### DATA FOR REVIEW
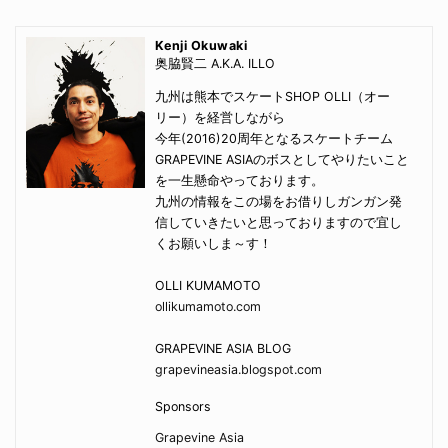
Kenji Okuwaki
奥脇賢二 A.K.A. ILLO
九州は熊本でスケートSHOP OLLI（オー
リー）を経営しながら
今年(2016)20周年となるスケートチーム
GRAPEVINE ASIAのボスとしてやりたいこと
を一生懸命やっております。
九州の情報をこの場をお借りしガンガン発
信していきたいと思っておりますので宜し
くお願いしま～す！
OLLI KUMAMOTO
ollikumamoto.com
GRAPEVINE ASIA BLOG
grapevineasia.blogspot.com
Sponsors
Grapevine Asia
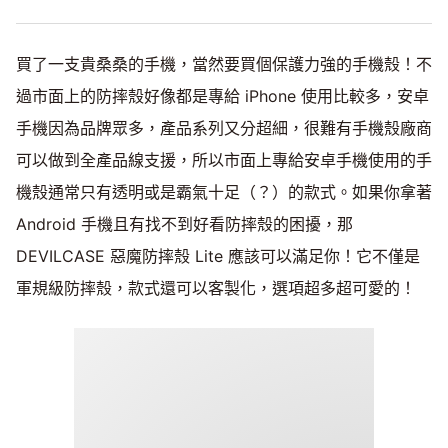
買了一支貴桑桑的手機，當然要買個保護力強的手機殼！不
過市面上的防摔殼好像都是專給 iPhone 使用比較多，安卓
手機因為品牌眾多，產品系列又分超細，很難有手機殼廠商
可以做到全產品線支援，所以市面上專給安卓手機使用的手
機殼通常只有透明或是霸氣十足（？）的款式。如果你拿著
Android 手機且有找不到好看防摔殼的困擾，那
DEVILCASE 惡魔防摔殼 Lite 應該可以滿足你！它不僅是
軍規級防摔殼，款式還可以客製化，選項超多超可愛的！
######
Return each entry exactly as given. Leave the images out.

Kenji Okuwaki
奥脇賢二 A.K.A. ILLO
九州は熊本でスケートSHOP OLLI（オー
リー）を経営しながら
今年(2016)20周年となるスケートチーム
GRAPEVINE ASIAのボスとしてやりたいこと
を一生懸命やっております。
九州の情報をこの場をお借りしガンガン発
信していきたいと思っておりますので宜し
くお願いしま～す！
OLLI KUMAMOTO
ollikumamoto.com
GRAPEVINE ASIA BLOG
grapevineasia.blogspot.com
Sponsors
Grapevine Asia
買了一支貴桑桑的手機，當然要買個保護力強的手機殼！不
過市面上的防摔殼好像都是專給 iPhone 使用比較多，安卓
手機因為品牌眾多，產品系列又分超細，很難有手機殼廠商
可以做到全產品線支援，所以市面上專給安卓手機使用的手
機殼通常只有透明或是霸氣十足（？）的款式。如果你拿著
Android 手機且有找不到好看防摔殼的困擾，那
DEVILCASE 惡魔防摔殼 Lite 應該可以滿足你！它不僅是
軍規級防摔殼，款式還可以客製化，選項超多超可愛的！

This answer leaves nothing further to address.